The reply should consist of one number, the count of lines below in which the word "defs" appears.

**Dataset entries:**

((

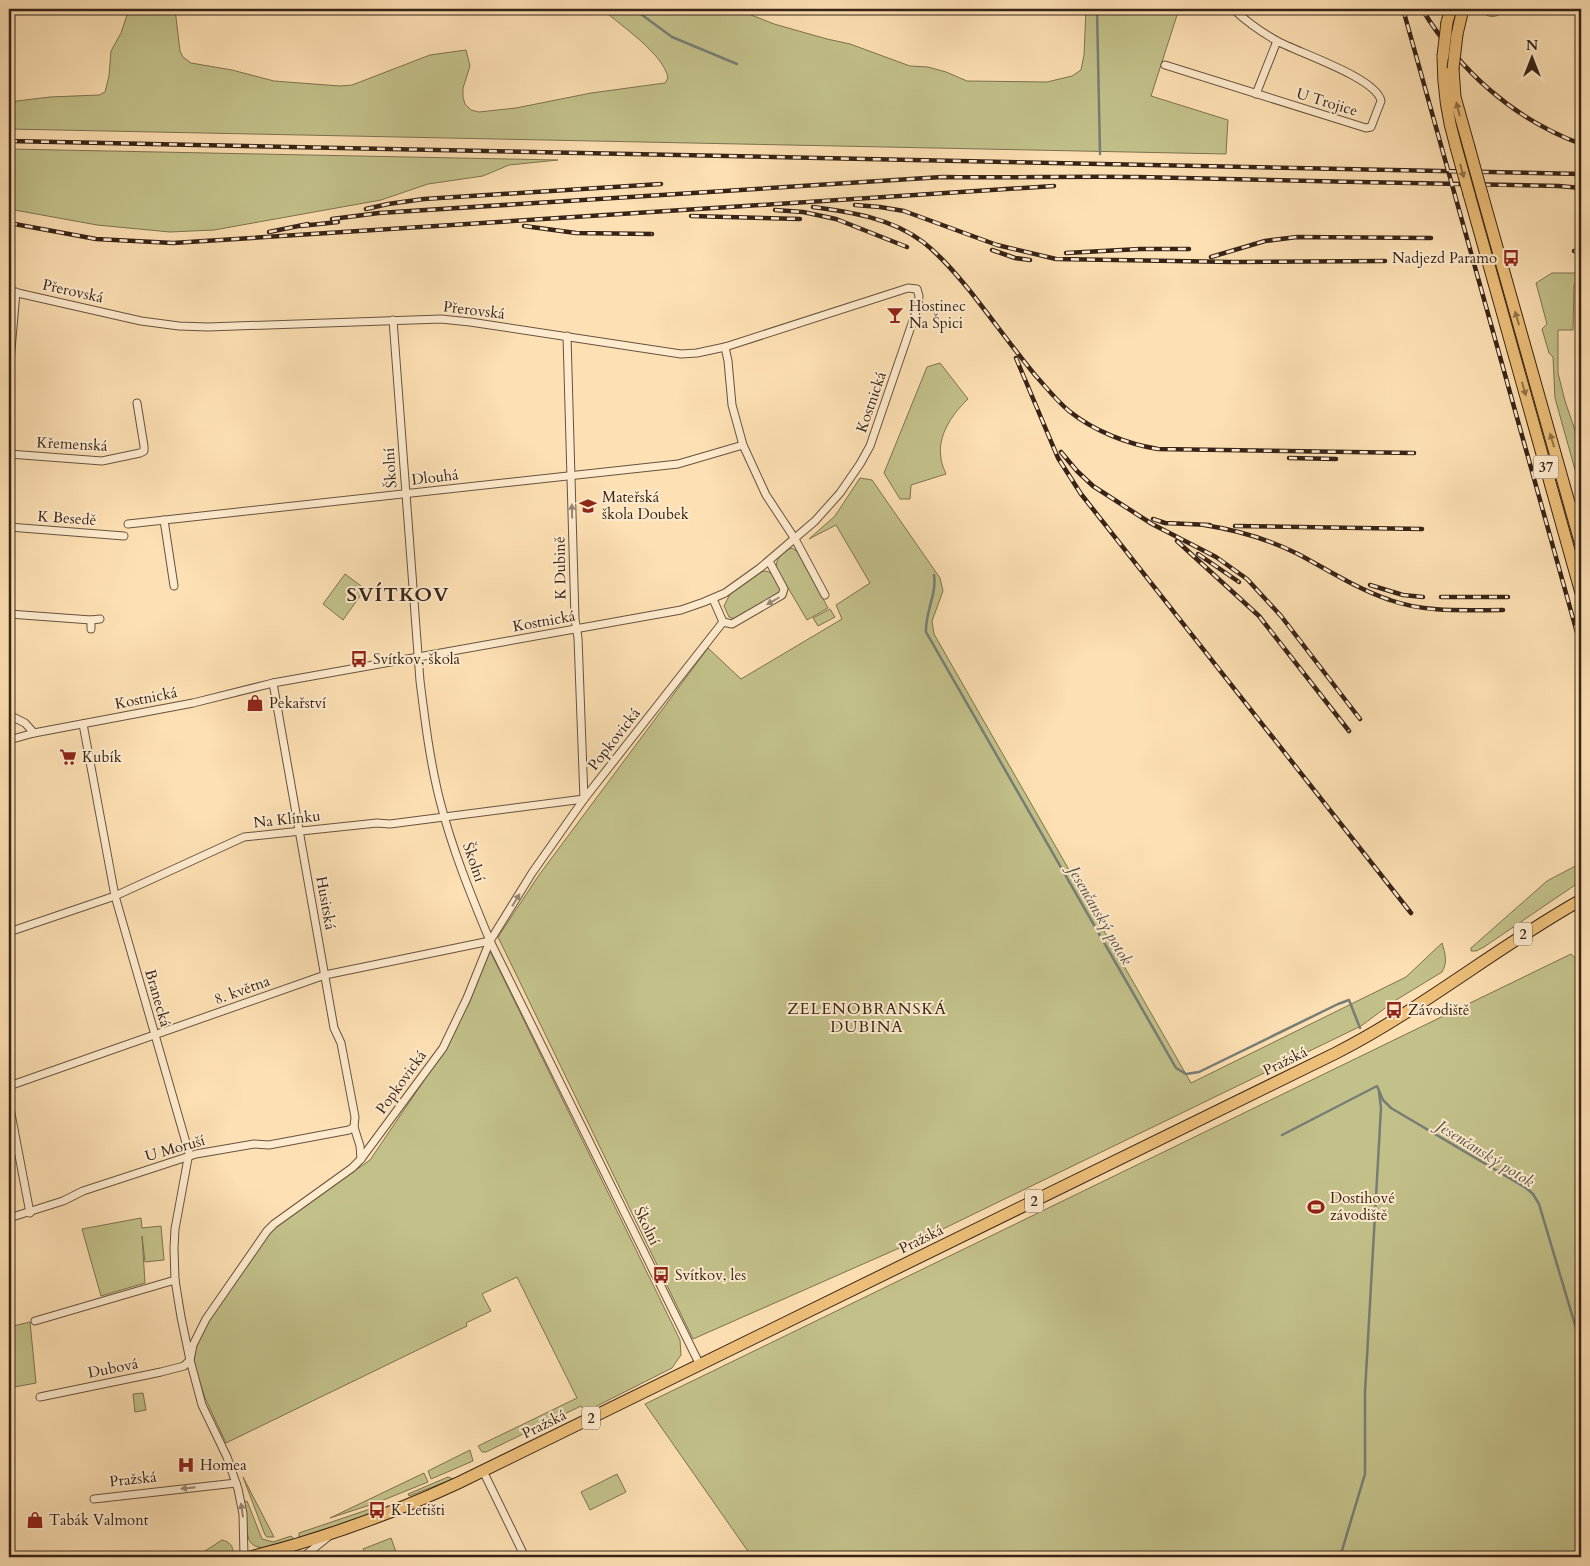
<svg xmlns="http://www.w3.org/2000/svg" width="1590" height="1566" viewBox="0 0 1590 1566" font-family="Cardo,serif">
<rect width="100%" height="100%" fill="#fde0b3"/>
<filter id="stains"><feTurbulence type="fractalNoise" baseFrequency=".004" numOctaves="4"/><feColorMatrix values="0 0 0 0 .2 0 0 0 0 .09 0 0 0 0 .02 0 0 0 .5 -.17"/></filter>
<radialGradient id="worn" r=".72"><stop offset=".6" stop-color="#630" stop-opacity="0"/><stop offset="1" stop-color="#630" stop-opacity=".3"/></radialGradient>
<g fill="#c3c18a" stroke="#7d7250">
<path d="M129,9h46l5,42 3,6 8,6 41,7 42,11 66,5 12,-1 78,-30 36,-5 4,16 -7,22v9l2,7 6,6 8,2 37,-4 75,-15 74,-10 3,-5c-4,-24 -48,-53 -66,-69h134l38,15 53,15 23,5 60,22 18,1 18,5 21,9 80,1 25,-6 9,-6 3,-15 2,-46h93l-28,87 77,24 -2,34 -1217,-25v-27l41,-5 49,-2 6,-3 4,-16 2,-25 10,-18z"/>
<path d="M1484,9h24c-9,7 -16,11 -27,3z"/>
<path d="M9,149l549,11 -49,5 -26,11 -55,8 -47,16 -167,30 -44,2 -73,-7 -88,-16z"/>
<path d="M1552,273h29v12h-7l-1,45h-15v43l7,28 13,38h3v44l-2,1 -24,-86 -2,-41 -4,-4 -7,-24 5,-5 -11,-41z"/>
<path d="M940,363l28,36c-16,15 -31,37 -27,59 0,5 3,11 5,16l-35,11 -1,14h-10l-16,-26 43,-106z"/>
<path d="M860,478l12,2 68,98 3,13 -11,30 2,13 257,449 215,-106 36,-34c3,10 6,19 0,29l-46,28 -35,26 -414,201 -254,112 -195,-402 41,-62 169,-227 33,31 101,-60 -6,-14 34,-22 -34,-58 -27,14 26,-23z"/>
<path d="M792,548l6,4 30,56 -21,12 -30,-51c-3,-10 5,-14 12,-20z"/>
<path d="M766,571l5,2 9,14v7l-45,25 -6,-2 -5,-11 6,-12 30,-22z"/>
<path d="M345,574l20,15 -22,31 -20,-16z"/>
<path d="M830,609l5,8 -17,9 -5,-8z"/>
<path d="M1581,863v18l-97,66 -8,4h-5v-3l76,-67z"/>
<path d="M490,951l190,389 1,15 -9,13 -87,44 -4,-6 -95,46h-4l-4,-6 99,-48 -60,-121 -35,17 9,17 -25,12 1,3 -241,117 -21,-45 -11,-35 2,-17 11,-23 60,-90 103,-73 76,-112 23,-45z"/>
<path d="M1571,954l10,9v594h-829l-107,-153z"/>
<path d="M141,1218l1,10 19,-2 3,34 -19,2 -3,-26 3,47 -44,13 -19,-67z"/>
<path d="M30,1322l6,61 -27,5v-61z"/>
<path d="M143,1393l3,17 -11,2 -2,-18z"/>
<path d="M470,1450l3,11 -42,18 -3,-8z"/>
<path d="M424,1473l4,9 -52,21 -46,15z"/>
<path d="M617,1474l9,18 -36,18 -9,-18z"/>
<path d="M243,1477l31,60h-7l-2,-2z"/>
<path d="M448,1477l5,2 -44,17 -1,-2z"/>
<path d="M247,1501l15,38 11,3 18,-6 3,3c-14,4 -40,18 -46,-2l-5,-35z"/>
<path d="M373,1508l1,3 -11,6 -64,21v-5z"/>
<path d="M391,1538l5,14 -15,5h-14l-4,-8z"/>
<path d="M222,1540c7,2 10,4 11,11 -12,11 -34,6 -49,6l15,-2z"/>
</g>
<g fill="none" stroke-linecap="round" stroke-linejoin="round">
<g stroke="#777e76" stroke-width="2.5">
<path d="M634,9l38,28 65,27"/>
<path d="M1097,9l3,145"/>
<path d="M934,575c3,19 -9,37 -8,57l250,436 10,6 13,-2 139,-68 11,-4 11,28"/>
<path d="M1282,1135l95,-49 6,14 8,8 135,80 7,6 6,10 42,141"/>
<path d="M1340,1557l25,-83v-82l16,-284 -2,-16"/>
</g>
<g stroke="#68523e" stroke-width="9">
<g id="minor">
<path d="M1165,65l201,63 5,-1 10,-26c-4,-23 -84,-49 -104,-60 -16,-9 -31,-20 -44,-32"/>
<path d="M1256,94l21,-53"/>
<path d="M9,291l132,30 38,5 29,1 233,-8 29,3 211,32 16,-1 28,-6 183,-59 9,1 2,7 -1,10 -48,140 -10,18 -20,29 -25,28 -55,47 -35,25 -21,9 -23,8 -408,73 -80,20 -159,30 -25,7"/>
<path d="M393,320l27,361c5,40 10,81 20,120 12,48 31,94 50,140l210,424"/>
<path d="M567,336l8,283 3,19 6,161"/>
<path d="M725,347l3,14 4,44 11,40 23,50 29,44 30,56"/>
<path d="M9,373l7,-81"/>
<path d="M9,454l93,7 38,-8 4,-2v-5l-7,-43"/>
<path d="M164,520l10,66"/>
<path d="M128,524l550,-60 65,-19"/>
<path d="M9,527l115,9"/>
<path d="M9,614l82,6 9,-1"/>
<path d="M723,622l9,2 50,-29 2,-6 -15,-28"/>
<path d="M91,629v-9"/>
<path d="M273,683l61,345 7,15 14,74 -1,10 6,19 1,13"/>
<path d="M9,715l16,8 9,10"/>
<path d="M9,932l106,-36 129,-59 133,-14 13,1 194,-25"/>
<path d="M9,1086l316,-111 165,-34"/>
<path d="M9,1103l21,110"/>
<path d="M9,1218l54,-17 20,-10 113,-37 58,-10 15,1 80,-15 5,-3"/>
<path d="M35,1321l140,-41 -1,-32 1,-19 14,-76 -74,-257 -32,-172"/>
<path d="M40,1397l121,-25 23,-6 6,-6 -9,-43 -6,-37"/>
<path d="M483,1471l42,86"/>
<path d="M94,1499l142,-16"/>
<path d="M244,1557l-1,-43 -5,-25 -11,-32 -25,-52 -12,-45 3,-15 13,-26 61,-88 7,-7 78,-56 9,-9 82,-111 24,-50 23,-57 42,-68 52,-74 139,-177 -10,-23"/>
<path d="M303,1557l25,-20"/>
</g>
</g>
<g stroke="#372317" stroke-width="13">
<g id="primary">
<path d="M1447,22l4,-13"/>
<path d="M1457,34l6,-25"/>
<path d="M1443,56c0,32 4,61 13,91"/>
<path d="M1453,69l2,28 14,50"/>
<path d="M1469,194l112,399"/>
<path d="M1482,194l99,351"/>
<path d="M250,1557c72,-18 141,-43 208,-74l878,-430c86,-44 161,-106 245,-153"/>
</g>
</g>
<use href="#minor" stroke="#feebce" stroke-width="7"/>
<use href="#primary" stroke="#eec07a" stroke-width="11"/>
<g stroke="#372317" stroke-width="4.5">
<g id="rail">
<path d="M1403,9l178,638"/>
<path d="M1422,9c37,61 91,110 159,135"/>
<path d="M9,141l1572,33"/>
<path d="M855,205l25,2 24,4 93,34 59,14 177,3 152,-1"/>
<path d="M813,207c38,5 78,11 110,35 18,14 33,32 47,49 22,28 43,57 65,84 11,12 21,25 34,36 25,20 58,33 89,38l256,4"/>
<path d="M366,209l22,-5 36,-5 237,-15"/>
<path d="M775,210l28,2 33,7 71,28"/>
<path d="M691,216l109,3"/>
<path d="M332,219l47,-6 563,-36c65,1 131,-1 196,0 140,3 281,7 421,9l22,2"/>
<path d="M9,223l87,16 77,4 881,-57"/>
<path d="M301,226l37,-4"/>
<path d="M524,226l52,7 76,1"/>
<path d="M269,232l39,-8"/>
<path d="M992,250l23,8 15,2"/>
<path d="M1574,251l7,1"/>
<path d="M1066,253l74,-4h49"/>
<path d="M1211,257l54,-16 32,-4 134,1"/>
<path d="M1016,358l42,100 23,36 330,419"/>
<path d="M1061,452l16,19 16,15 59,38 64,33 31,22 34,37 79,103"/>
<path d="M1289,458l47,1"/>
<path d="M1153,519l12,4 45,2"/>
<path d="M1204,525c33,5 64,14 94,29 30,16 59,35 92,46 36,13 75,10 113,10"/>
<path d="M1235,526l187,3"/>
<path d="M1177,541l82,75 90,115"/>
<path d="M1198,554l41,28"/>
<path d="M1370,585l33,10 20,2"/>
<path d="M1441,597h67"/>
</g>
</g>
<use href="#rail" stroke="#feebce" stroke-width="2.5" stroke-dasharray="8" stroke-linecap="butt"/>
<g stroke="#372317" stroke-width="13" stroke-linecap="butt">
<g id="primary-bridge">
<path d="M1443,56l4,-34"/>
<path d="M1453,69l4,-35"/>
<path d="M1456,147l13,47"/>
<path d="M1469,147l13,47"/>
</g>
</g>
<use href="#primary-bridge" stroke="#eec07a" stroke-width="11"/>
</g>
<defs><path id="oneway-solid" d="M-6-.8H1V-3.2L6.5 0L1 3.2V.8H-6Z" transform="scale(1.25)"/></defs>
<g fill="#927248">
<use href="#oneway-solid" transform="translate(1458 109) rotate(-104)"/>
<use href="#oneway-solid" transform="translate(1462 171) rotate(75)"/>
<use href="#oneway-solid" transform="translate(1517 318) rotate(-106)"/>
<use href="#oneway-solid" transform="translate(1524 389) rotate(74)"/>
<use href="#oneway-solid" transform="translate(1552 440) rotate(-106)"/>
</g>
<g fill="#9a8772">
<use href="#oneway-solid" transform="translate(572 511) rotate(-91)"/>
<use href="#oneway-solid" transform="translate(773 601) rotate(150)"/>
<use href="#oneway-solid" transform="translate(516 900) rotate(-58)"/>
<use href="#oneway-solid" transform="translate(188 1488) rotate(174)"/>
<use href="#oneway-solid" transform="translate(242 1510) rotate(-98)"/>
</g>
<defs>
<g id="bus-bare" transform="scale(1.35)"><path d="M-5-6H5V4H4V6H2V4H-2V6H-4V4H-5ZM-3.5-4V0h7V-4ZM-3.5 1.2v1.5H-2V1.2ZM2 1.2v1.5H3.5V1.2Z" fill="#8f2418" stroke="#feebce" stroke-width="2.5" paint-order="stroke"/></g>
<g id="bar-bare" transform="scale(1.35)"><path d="M-6-5H6L.8 .8V4.5H3.5V6h-7V4.5H-.8V.8Z" fill="#8f2418" stroke="#feebce" stroke-width="2.5" paint-order="stroke"/></g>
<g id="school-bare" transform="scale(1.35)"><path d="M0-5L7-2L0 1L-7-2ZM-4 1L0 2.5L4 1V4Q0 6-4 4Z" fill="#8f2418" stroke="#feebce" stroke-width="2.5" paint-order="stroke"/></g>
<g id="shop-bare" transform="scale(1.35)"><path d="M-5-2.5h2.3a2.7 3.5 0 0 1 5.4 0H5L5.5 6h-11ZM-1.5-2.5h3a1.5 2.3 0 0 0-3 0Z" fill="#8f2418" stroke="#feebce" stroke-width="2.5" paint-order="stroke"/></g>
<g id="supermarket-bare" transform="scale(1.35)"><path d="M-6-5.5h2.5l.6 2H6L4.5 2H-2.5L-4.4-4H-6ZM-1.5 3.2a1.3 1.3 0 1 0 .1 0ZM3 3.2a1.3 1.3 0 1 0 .1 0Z" fill="#8f2418" stroke="#feebce" stroke-width="2.5" paint-order="stroke"/></g>
<g id="stadium-bare" transform="scale(1.35)"><path d="M0-5a6.5 5 0 1 0 0 10a6.5 5 0 1 0 0-10ZM-3.5-1.8h7v3.6h-7Z" fill="#8f2418" stroke="#feebce" stroke-width="2.5" paint-order="stroke"/></g>
<g id="hospital-bare" transform="scale(1.35)"><path d="M-5-5h3v3.5h4V-5h3V5h-3V1.5h-4V5h-3Z" fill="#8f2418" stroke="#feebce" stroke-width="2.5" paint-order="stroke"/></g>
</defs>
<g fill-rule="evenodd">
<use href="#bus-bare" x="1511" y="258"/>
<use href="#bar-bare" x="895" y="315"/>
<use href="#school-bare" x="588" y="506"/>
<use href="#bus-bare" x="359" y="659"/>
<use href="#shop-bare" x="255" y="703"/>
<use href="#supermarket-bare" x="68" y="757"/>
<use href="#bus-bare" x="1394" y="1010"/>
<use href="#stadium-bare" x="1316" y="1207"/>
<use href="#bus-bare" x="661" y="1275"/>
<use href="#hospital-bare" x="186" y="1465"/>
<use href="#bus-bare" x="377" y="1510"/>
<use href="#shop-bare" x="35" y="1520"/>
</g>
<g text-anchor="middle" stroke-width="4" stroke-linejoin="round" paint-order="stroke">
<g fill="#feebce" stroke="#735f4e" stroke-width="1">
<rect x="1533.5" y="455.5" width="25" height="23" rx="4"/>
<rect x="1514" y="922.5" width="18" height="23" rx="4"/>
<rect x="1025" y="1189.5" width="18" height="23" rx="4"/>
<rect x="582" y="1406.5" width="18" height="23" rx="4"/>
</g>
<g font-size="14" font-weight="bold" fill="#372317">
<text x="1546" y="472">37</text>
<text x="1523" y="939">2</text>
<text x="1034" y="1206">2</text>
<text x="591" y="1423">2</text>
</g>
<g font-size="15" fill="#372317" stroke="#feebce">
<text transform="translate(1327 102) rotate(17)" y="5">U Trojice</text>
<text transform="translate(73 291) rotate(13)" y="5">Přerovská</text>
<text transform="translate(474 310) rotate(7)" y="5">Přerovská</text>
<text transform="translate(871 402) rotate(-71)" y="5">Kostnická</text>
<text transform="translate(72 444) rotate(3)" y="5">Křemenská</text>
<text transform="translate(390 468) rotate(-94)" y="5">Školní</text>
<text transform="translate(435 477) rotate(-7)" y="5">Dlouhá</text>
<text transform="translate(67 518) rotate(4)" y="5">K Besedě</text>
<text transform="translate(560 568) rotate(-91)" y="5">K Dubině</text>
<text transform="translate(544 621) rotate(-10)" y="5">Kostnická</text>
<text transform="translate(146 698) rotate(-11)" y="5">Kostnická</text>
<text transform="translate(614 739) rotate(-52)" y="5">Popkovická</text>
<text transform="translate(287 819) rotate(-6)" y="5">Na Klínku</text>
<text transform="translate(474 862) rotate(71)" y="5">Školní</text>
<text transform="translate(326 903) rotate(80)" y="5">Husitská</text>
<text transform="translate(242 990) rotate(-20)" y="5">8. května</text>
<text transform="translate(158 998) rotate(74)" y="5">Branecká</text>
<text transform="translate(1285 1061) rotate(-26)" y="5">Pražská</text>
<text transform="translate(401 1082) rotate(-54)" y="5">Popkovická</text>
<text transform="translate(175 1148) rotate(-16)" y="5">U Moruší</text>
<text transform="translate(647 1226) rotate(64)" y="5">Školní</text>
<text transform="translate(921 1239) rotate(-26)" y="5">Pražská</text>
<text transform="translate(113 1368) rotate(-11)" y="5">Dubová</text>
<text transform="translate(544 1424) rotate(-26)" y="5">Pražská</text>
<text transform="translate(133 1479) rotate(-6)" y="5">Pražská</text>
</g>
<g font-size="15" fill="#372317" stroke="#feebce" text-anchor="start">
<text x="1497" y="263" text-anchor="end">Nadjezd Paramo</text>
<text x="909" y="311">Hostinec<tspan x="909" dy="17">Na Špici</tspan></text>
<text x="602" y="502">Mateřská<tspan x="602" dy="17">škola Doubek</tspan></text>
<text x="373" y="664">Svítkov, škola</text>
<text x="269" y="708">Pekařství</text>
<text x="82" y="762">Kubík</text>
<text x="1408" y="1015">Závodiště</text>
<text x="1330" y="1203">Dostihové<tspan x="1330" dy="17">závodiště</tspan></text>
<text x="675" y="1280">Svítkov, les</text>
<text x="200" y="1470">Homea</text>
<text x="391" y="1515">K Letišti</text>
<text x="49" y="1525">Tabák Valmont</text>
</g>
<g font-size="16" font-style="italic" fill="#575146" stroke="#feebce">
<text transform="translate(1101 915) rotate(60)" y="6">Jesenčanský potok</text>
<text transform="translate(1486 1153) rotate(32)" y="6">Jesenčanský potok</text>
</g>
<g font-size="16" letter-spacing="1" fill="#372317" stroke="#feebce">
<text x="867" y="1014">ZELENOBRANSKÁ<tspan x="867" dy="18">DUBINA</tspan></text>
</g>
<g font-size="20" font-weight="bold" letter-spacing="1" fill="#372317" stroke="#feebce">
<text x="398" y="601">SVÍTKOV</text>
</g>
</g>
<rect width="1590" height="1566" fill="none" stroke="#fde0b3" stroke-width="30"/>
<rect x="10" y="10" width="1570" height="1546" fill="none" stroke="#372317" stroke-width="2.5"/>
<rect x="15" y="15" width="1560" height="1536" fill="none" stroke="#372317"/>
<g transform="translate(1532 58)" stroke="#feebce" stroke-width="4" paint-order="stroke">
<path d="M0-4L9 19L0 12L-9 19Z" fill="#372317"/>
<text y="-8" font-size="14" font-weight="bold" text-anchor="middle" fill="#372317">N</text>
</g>
<rect width="100%" height="100%" filter="url(#stains)"/>
<rect width="100%" height="100%" fill="url(#worn)"/>
</svg>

))

**Exercise response:** 3